GPs continue to dismiss and minimise prescribed drug dependence. They misunderstand or treat it in the same way as addiction, often blaming people who are simply the victims of bad prescribing and they often send patients to existing drug and alcohol services who do not understand prescribed drug dependence. There has been significant opposition against reproviding REST in the way Camden CCG are moving forward with. There is a concern that the culture and expertise of REST will be lost, where the crucial subtleties developed over 30 years of practice will be lost, as high level good intentions do not translate on the ground, leaving service users feeling alienated in services unsuitable for them. On the other hand if Camden CCG are able to truly take on board the level of change needed to provide this kind of service within their existing provision, then could we have what the BMA and Governments are asking for, “adequately resourced specialist support services for prescribed drug dependence”?

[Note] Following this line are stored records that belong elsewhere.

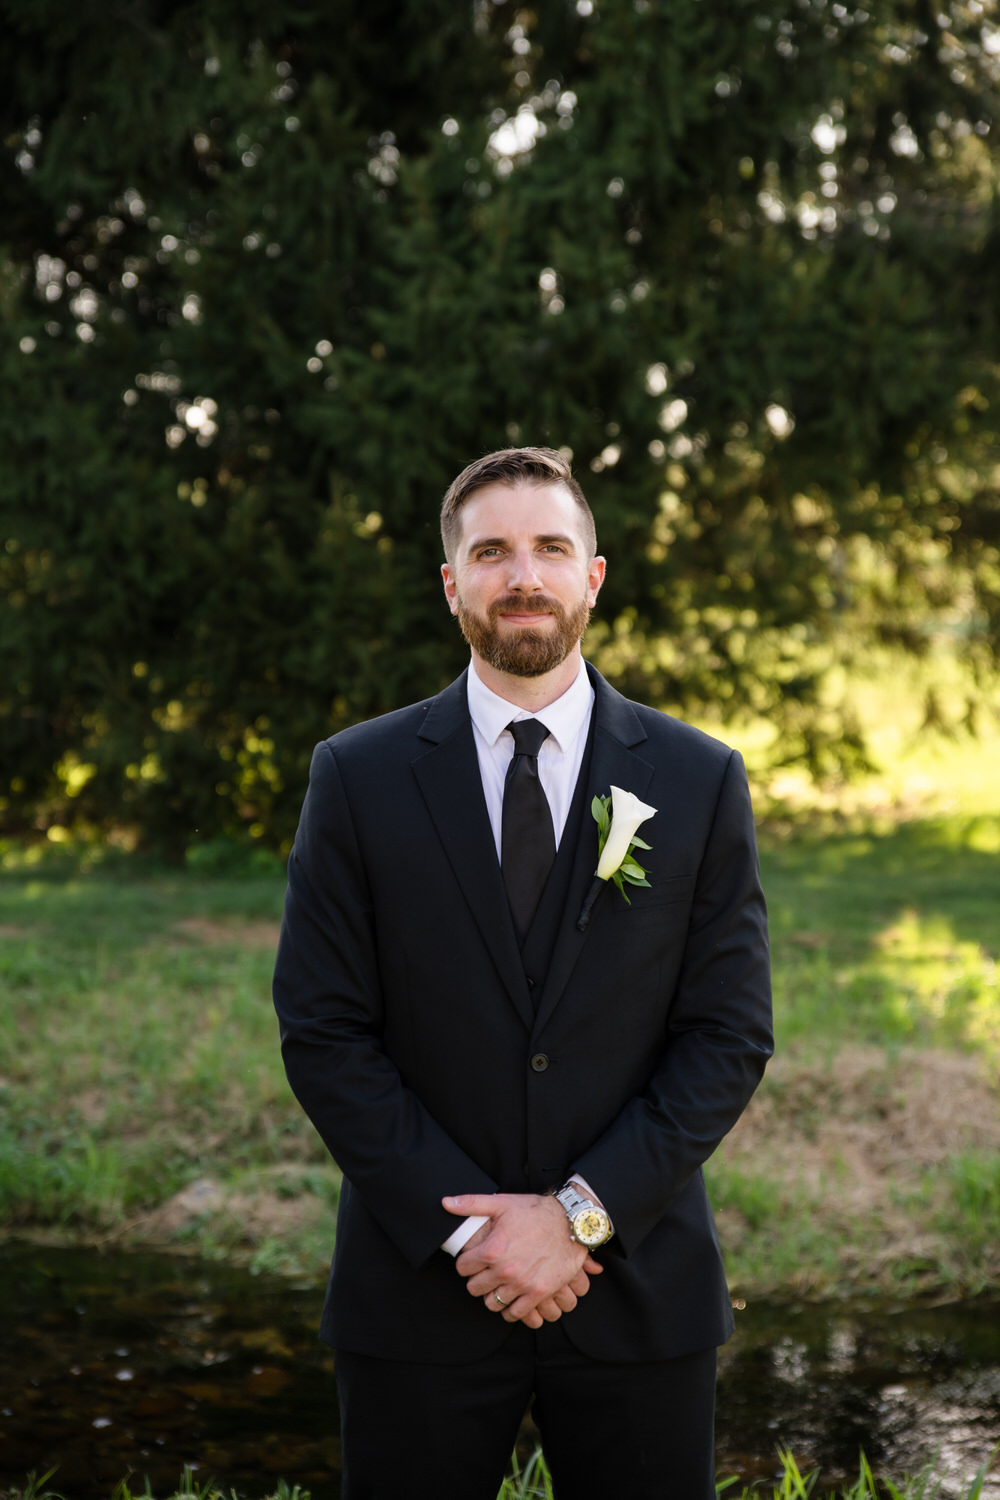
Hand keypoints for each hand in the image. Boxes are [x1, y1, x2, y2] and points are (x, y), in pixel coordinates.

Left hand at [443, 1193, 602, 1327]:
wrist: (570, 1222)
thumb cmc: (535, 1211)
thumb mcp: (501, 1203)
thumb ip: (471, 1204)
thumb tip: (446, 1203)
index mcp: (492, 1249)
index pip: (463, 1267)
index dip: (466, 1263)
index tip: (473, 1260)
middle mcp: (505, 1270)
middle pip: (474, 1288)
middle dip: (477, 1280)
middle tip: (484, 1272)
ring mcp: (522, 1284)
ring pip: (492, 1303)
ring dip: (492, 1295)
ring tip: (497, 1285)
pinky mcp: (538, 1293)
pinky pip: (515, 1313)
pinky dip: (510, 1309)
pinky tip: (511, 1298)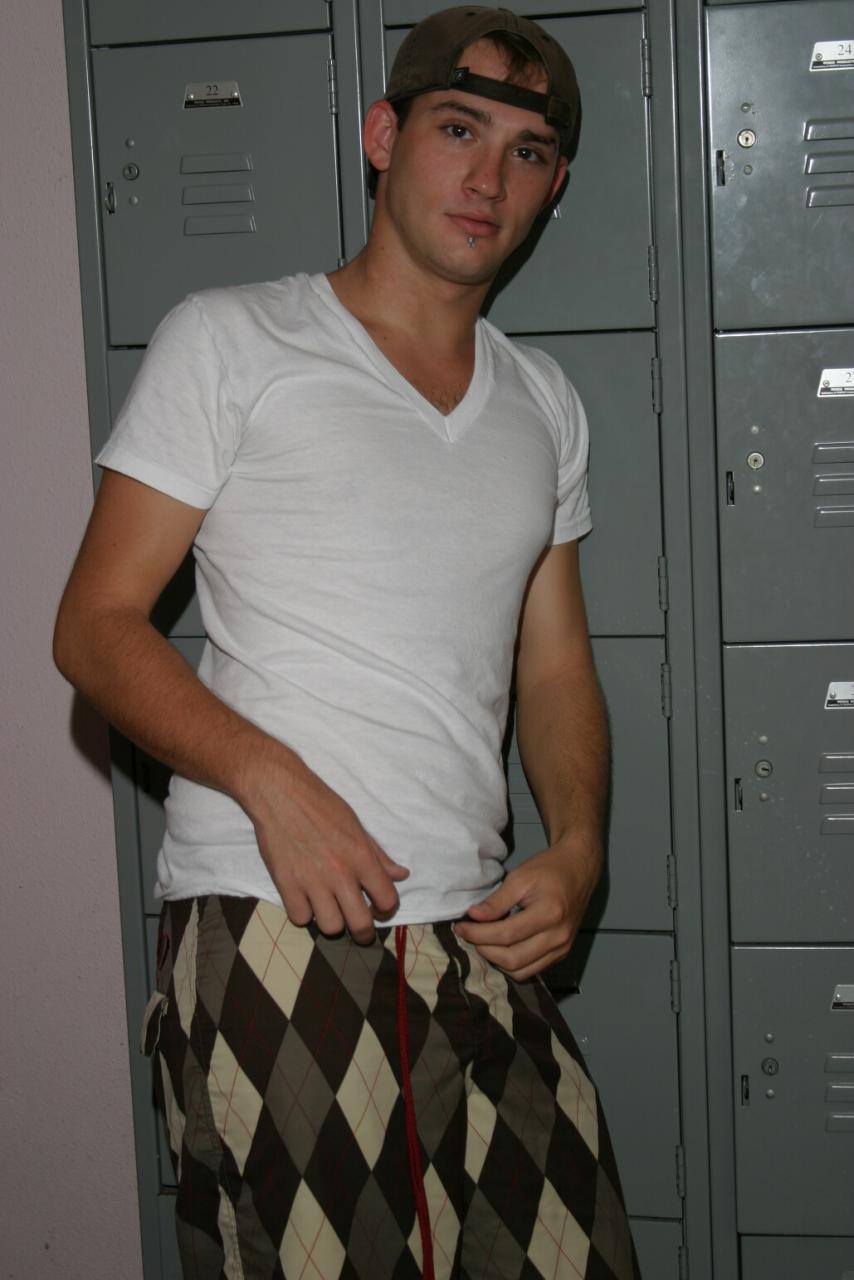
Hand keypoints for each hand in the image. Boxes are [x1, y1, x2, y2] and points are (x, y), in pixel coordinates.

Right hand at [245, 745, 408, 943]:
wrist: (281, 793)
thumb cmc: (321, 804)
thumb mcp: (356, 825)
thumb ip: (378, 855)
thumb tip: (401, 875)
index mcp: (362, 857)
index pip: (387, 900)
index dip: (386, 910)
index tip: (378, 909)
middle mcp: (340, 873)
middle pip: (360, 925)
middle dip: (363, 931)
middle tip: (358, 925)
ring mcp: (312, 882)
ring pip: (331, 927)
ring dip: (332, 921)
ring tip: (328, 908)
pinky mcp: (286, 885)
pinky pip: (300, 918)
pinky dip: (303, 912)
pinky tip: (304, 899)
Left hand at [453, 836, 601, 980]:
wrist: (579, 869)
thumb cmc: (550, 869)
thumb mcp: (520, 877)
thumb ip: (496, 901)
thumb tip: (473, 917)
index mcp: (550, 914)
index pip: (506, 935)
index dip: (478, 934)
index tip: (460, 927)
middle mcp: (559, 937)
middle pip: (513, 959)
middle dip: (484, 949)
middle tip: (468, 935)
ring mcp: (562, 949)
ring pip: (521, 971)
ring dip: (496, 961)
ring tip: (483, 941)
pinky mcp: (562, 954)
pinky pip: (531, 970)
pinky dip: (511, 964)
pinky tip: (500, 947)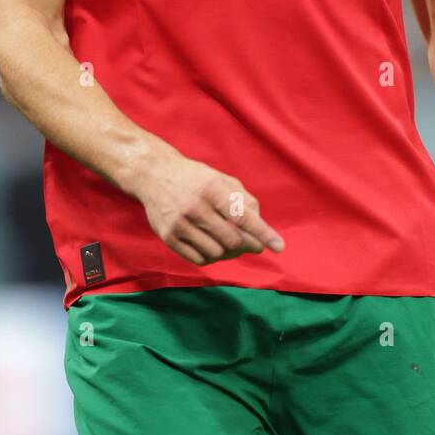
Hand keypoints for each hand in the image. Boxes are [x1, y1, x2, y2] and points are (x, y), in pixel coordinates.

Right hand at [133, 146, 284, 266]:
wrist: (154, 175)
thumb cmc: (195, 179)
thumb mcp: (221, 179)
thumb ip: (243, 199)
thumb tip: (260, 225)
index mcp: (212, 189)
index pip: (243, 217)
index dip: (263, 233)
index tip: (279, 247)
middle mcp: (195, 206)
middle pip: (232, 240)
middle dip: (246, 244)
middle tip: (250, 243)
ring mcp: (179, 223)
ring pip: (216, 252)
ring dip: (228, 252)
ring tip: (228, 242)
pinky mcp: (168, 237)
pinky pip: (199, 259)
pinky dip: (211, 257)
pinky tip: (211, 245)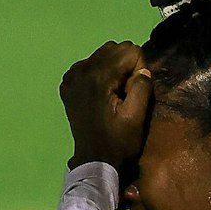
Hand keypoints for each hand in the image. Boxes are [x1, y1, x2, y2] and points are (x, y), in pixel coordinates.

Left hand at [60, 40, 152, 169]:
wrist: (94, 161)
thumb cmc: (119, 141)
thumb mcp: (138, 117)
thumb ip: (142, 87)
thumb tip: (143, 69)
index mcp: (98, 78)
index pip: (129, 51)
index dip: (138, 69)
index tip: (133, 91)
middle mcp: (81, 71)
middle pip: (114, 48)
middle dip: (125, 65)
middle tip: (125, 92)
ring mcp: (71, 77)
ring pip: (102, 53)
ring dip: (113, 67)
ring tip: (114, 92)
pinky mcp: (67, 84)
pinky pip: (89, 64)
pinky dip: (98, 72)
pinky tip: (101, 92)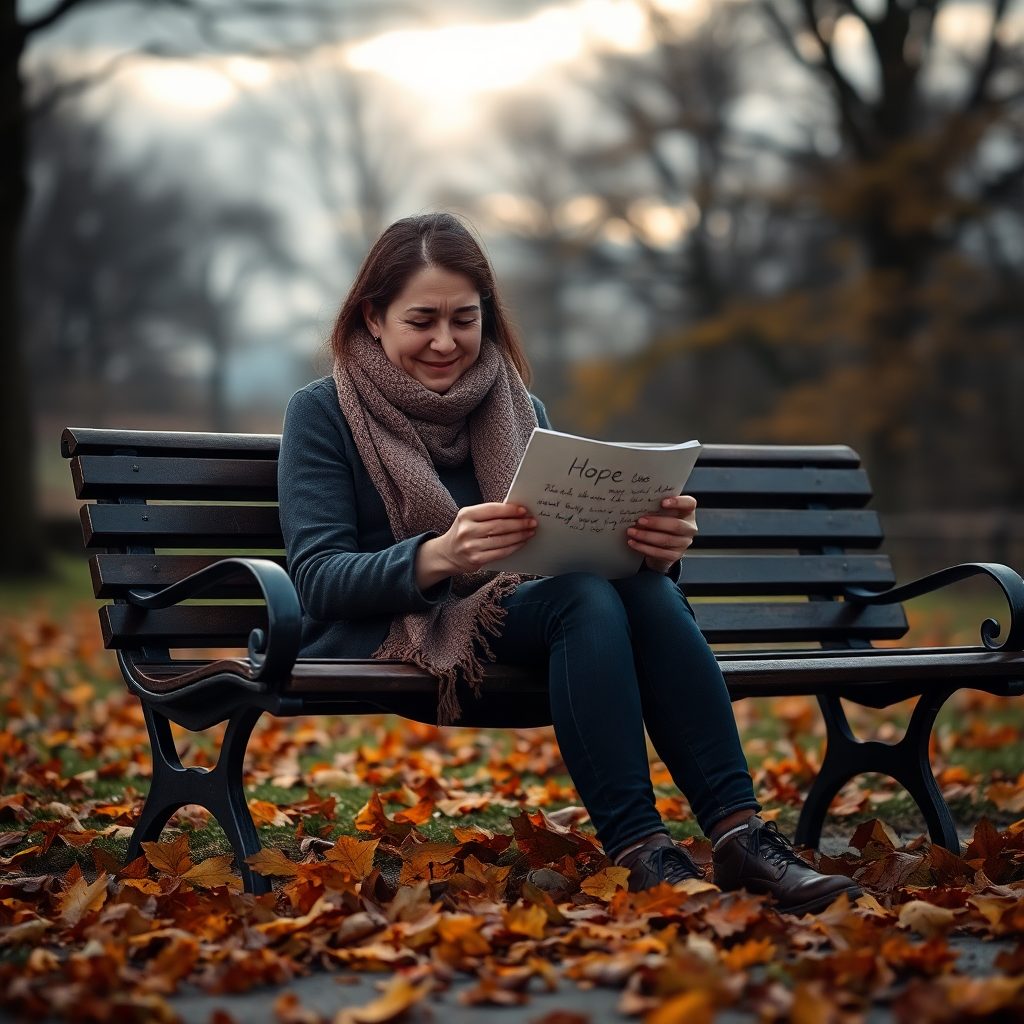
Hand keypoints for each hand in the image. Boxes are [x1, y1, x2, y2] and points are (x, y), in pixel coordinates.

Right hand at [416, 502, 535, 588]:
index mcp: (466, 515)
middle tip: (531, 522)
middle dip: (519, 523)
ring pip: (502, 540)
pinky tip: (521, 543)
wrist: (447, 554)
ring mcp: (471, 546)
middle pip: (499, 525)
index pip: (492, 510)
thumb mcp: (470, 518)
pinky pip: (501, 553)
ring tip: (529, 532)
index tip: (524, 510)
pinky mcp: (476, 560)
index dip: (510, 510)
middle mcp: (467, 530)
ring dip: (519, 536)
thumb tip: (515, 512)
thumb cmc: (464, 532)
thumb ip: (488, 514)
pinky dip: (514, 547)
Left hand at [627, 495, 697, 573]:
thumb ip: (657, 508)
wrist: (665, 547)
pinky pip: (658, 552)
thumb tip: (639, 507)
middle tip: (640, 520)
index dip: (678, 502)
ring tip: (631, 531)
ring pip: (665, 540)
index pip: (689, 504)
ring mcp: (683, 543)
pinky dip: (643, 547)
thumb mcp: (663, 513)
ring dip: (646, 536)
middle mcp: (689, 528)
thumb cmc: (662, 523)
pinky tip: (632, 542)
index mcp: (687, 513)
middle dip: (656, 523)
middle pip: (676, 525)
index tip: (663, 502)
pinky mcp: (674, 556)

Patients are suffering the iatrogenic effects of these drugs often leading to disability claims, further health care costs, deaths and additional psychiatric diagnoses. The cost to us socially, individually and economically is unquantifiable. One thing is clear, the more drugs we prescribe and the longer they are prescribed for, the more it will cost to help patients. As the scale of the problem of prescribed drug dependence and lack of specialist support services escalate, we owe it to everyone in the UK inadvertently suffering dependence on prescribed medication now and in the future to learn from REST and experts by experience to build best practice for those suffering.

Patients have two options; remain on the drugs or seek help. At the moment there is “no informed support whatsoever for people in Scotland”. Isn’t it time mental health parity meant helping those who have been harmed by medicine…as would happen with physical Health? You can’t have it both ways Maureen Watt!